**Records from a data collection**
- - -
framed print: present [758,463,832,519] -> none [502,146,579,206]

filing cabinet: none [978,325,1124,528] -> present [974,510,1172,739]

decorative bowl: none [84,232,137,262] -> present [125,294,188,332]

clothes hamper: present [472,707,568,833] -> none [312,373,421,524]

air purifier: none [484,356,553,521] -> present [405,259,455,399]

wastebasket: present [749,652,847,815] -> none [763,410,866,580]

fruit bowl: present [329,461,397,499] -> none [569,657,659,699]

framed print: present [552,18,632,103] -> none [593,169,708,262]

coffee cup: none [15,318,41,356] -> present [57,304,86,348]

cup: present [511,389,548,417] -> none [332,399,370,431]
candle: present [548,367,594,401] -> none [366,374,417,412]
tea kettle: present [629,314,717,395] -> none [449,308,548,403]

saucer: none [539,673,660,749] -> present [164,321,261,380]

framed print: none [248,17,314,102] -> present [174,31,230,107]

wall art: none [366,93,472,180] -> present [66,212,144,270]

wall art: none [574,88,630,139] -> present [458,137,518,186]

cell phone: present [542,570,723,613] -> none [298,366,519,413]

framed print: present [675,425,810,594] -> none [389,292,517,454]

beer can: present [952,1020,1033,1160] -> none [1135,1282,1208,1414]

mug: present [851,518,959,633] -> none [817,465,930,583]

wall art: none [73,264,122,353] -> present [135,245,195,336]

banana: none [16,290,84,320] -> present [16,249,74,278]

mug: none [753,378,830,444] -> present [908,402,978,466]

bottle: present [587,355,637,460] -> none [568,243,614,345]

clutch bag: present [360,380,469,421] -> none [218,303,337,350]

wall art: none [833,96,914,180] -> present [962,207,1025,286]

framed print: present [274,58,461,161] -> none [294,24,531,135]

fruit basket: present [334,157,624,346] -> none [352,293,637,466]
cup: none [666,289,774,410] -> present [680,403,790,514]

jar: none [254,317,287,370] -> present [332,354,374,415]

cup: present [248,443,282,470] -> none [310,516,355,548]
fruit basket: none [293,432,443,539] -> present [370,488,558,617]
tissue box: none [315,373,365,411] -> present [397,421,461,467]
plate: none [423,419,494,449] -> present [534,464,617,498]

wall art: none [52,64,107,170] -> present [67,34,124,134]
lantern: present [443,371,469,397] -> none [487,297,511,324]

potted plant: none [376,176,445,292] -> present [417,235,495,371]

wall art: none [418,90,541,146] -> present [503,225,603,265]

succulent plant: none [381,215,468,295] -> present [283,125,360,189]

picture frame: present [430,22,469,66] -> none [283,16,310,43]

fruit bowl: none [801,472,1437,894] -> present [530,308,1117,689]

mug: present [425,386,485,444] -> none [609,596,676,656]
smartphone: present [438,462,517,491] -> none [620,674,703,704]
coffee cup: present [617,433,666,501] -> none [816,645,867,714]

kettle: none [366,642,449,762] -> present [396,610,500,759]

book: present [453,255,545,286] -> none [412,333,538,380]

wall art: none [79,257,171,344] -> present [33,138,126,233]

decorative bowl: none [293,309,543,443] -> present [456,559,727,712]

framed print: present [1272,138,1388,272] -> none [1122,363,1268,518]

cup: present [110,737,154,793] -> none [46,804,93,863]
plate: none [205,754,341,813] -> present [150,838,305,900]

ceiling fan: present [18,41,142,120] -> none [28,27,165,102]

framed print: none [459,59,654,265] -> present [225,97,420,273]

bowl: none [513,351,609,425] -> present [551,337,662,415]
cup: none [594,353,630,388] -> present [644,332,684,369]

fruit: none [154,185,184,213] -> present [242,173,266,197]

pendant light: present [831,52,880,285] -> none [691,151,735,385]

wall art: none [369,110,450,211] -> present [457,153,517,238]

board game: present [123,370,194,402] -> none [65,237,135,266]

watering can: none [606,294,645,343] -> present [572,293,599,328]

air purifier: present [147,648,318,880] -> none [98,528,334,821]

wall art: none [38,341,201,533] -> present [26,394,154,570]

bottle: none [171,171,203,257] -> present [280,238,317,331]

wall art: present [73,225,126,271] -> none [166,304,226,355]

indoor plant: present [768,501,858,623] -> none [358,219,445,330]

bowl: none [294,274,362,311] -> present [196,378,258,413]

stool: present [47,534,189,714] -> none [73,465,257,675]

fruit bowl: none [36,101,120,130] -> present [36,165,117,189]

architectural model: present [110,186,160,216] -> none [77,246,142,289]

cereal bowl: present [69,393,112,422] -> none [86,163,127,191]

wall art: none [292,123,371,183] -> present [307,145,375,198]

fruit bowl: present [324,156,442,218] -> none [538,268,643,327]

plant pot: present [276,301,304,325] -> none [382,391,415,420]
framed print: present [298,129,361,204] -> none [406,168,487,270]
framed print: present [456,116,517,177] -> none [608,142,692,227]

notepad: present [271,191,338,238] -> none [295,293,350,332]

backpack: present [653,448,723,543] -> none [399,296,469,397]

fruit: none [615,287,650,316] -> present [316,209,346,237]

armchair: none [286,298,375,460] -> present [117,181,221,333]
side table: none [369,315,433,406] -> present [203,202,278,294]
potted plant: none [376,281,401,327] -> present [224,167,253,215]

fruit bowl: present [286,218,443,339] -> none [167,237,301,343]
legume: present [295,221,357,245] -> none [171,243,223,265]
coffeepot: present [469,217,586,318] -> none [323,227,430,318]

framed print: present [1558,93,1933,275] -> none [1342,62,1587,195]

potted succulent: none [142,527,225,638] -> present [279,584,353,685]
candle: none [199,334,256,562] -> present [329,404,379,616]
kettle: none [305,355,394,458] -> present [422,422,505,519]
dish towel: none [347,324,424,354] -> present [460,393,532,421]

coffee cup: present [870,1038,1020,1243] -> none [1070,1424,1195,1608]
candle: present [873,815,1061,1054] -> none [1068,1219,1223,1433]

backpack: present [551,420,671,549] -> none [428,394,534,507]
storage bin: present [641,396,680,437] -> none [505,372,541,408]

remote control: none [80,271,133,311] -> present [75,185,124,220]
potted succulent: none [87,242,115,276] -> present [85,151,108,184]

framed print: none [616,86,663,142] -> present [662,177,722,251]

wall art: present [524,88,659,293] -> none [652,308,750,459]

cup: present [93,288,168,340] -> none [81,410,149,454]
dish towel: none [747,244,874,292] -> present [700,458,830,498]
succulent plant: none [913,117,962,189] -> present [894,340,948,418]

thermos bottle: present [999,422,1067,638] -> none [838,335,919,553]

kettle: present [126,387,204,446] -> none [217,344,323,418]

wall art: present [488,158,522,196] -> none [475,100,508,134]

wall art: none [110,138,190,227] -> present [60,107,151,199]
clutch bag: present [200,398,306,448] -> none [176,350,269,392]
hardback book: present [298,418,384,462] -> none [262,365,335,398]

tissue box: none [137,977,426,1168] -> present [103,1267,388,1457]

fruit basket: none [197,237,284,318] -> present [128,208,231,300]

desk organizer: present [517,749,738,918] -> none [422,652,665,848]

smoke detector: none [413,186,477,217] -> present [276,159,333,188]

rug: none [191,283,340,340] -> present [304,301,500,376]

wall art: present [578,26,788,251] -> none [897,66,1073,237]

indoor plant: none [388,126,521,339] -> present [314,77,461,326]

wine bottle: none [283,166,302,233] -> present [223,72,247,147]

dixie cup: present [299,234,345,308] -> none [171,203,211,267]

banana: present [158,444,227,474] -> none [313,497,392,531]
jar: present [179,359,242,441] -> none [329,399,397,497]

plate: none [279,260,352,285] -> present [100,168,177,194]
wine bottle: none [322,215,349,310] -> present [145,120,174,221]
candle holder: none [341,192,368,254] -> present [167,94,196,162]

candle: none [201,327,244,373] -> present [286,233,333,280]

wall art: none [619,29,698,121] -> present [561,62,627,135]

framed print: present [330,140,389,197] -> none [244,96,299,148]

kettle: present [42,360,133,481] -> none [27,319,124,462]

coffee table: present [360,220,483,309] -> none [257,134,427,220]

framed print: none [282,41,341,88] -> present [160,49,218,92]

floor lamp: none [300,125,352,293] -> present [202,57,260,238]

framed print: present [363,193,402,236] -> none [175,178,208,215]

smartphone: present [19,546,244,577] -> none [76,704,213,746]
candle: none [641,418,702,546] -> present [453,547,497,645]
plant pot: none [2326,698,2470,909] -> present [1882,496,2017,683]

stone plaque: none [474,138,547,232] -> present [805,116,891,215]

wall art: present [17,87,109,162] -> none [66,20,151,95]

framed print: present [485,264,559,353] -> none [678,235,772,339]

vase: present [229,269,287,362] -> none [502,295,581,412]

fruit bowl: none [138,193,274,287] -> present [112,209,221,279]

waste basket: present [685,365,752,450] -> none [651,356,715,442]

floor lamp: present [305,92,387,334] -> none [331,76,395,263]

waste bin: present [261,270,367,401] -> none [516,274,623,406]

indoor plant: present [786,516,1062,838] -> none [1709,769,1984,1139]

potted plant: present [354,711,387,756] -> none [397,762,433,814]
- - -
Some lines above may hold the word "decorative"; say how many do, giving nothing besides the number.

2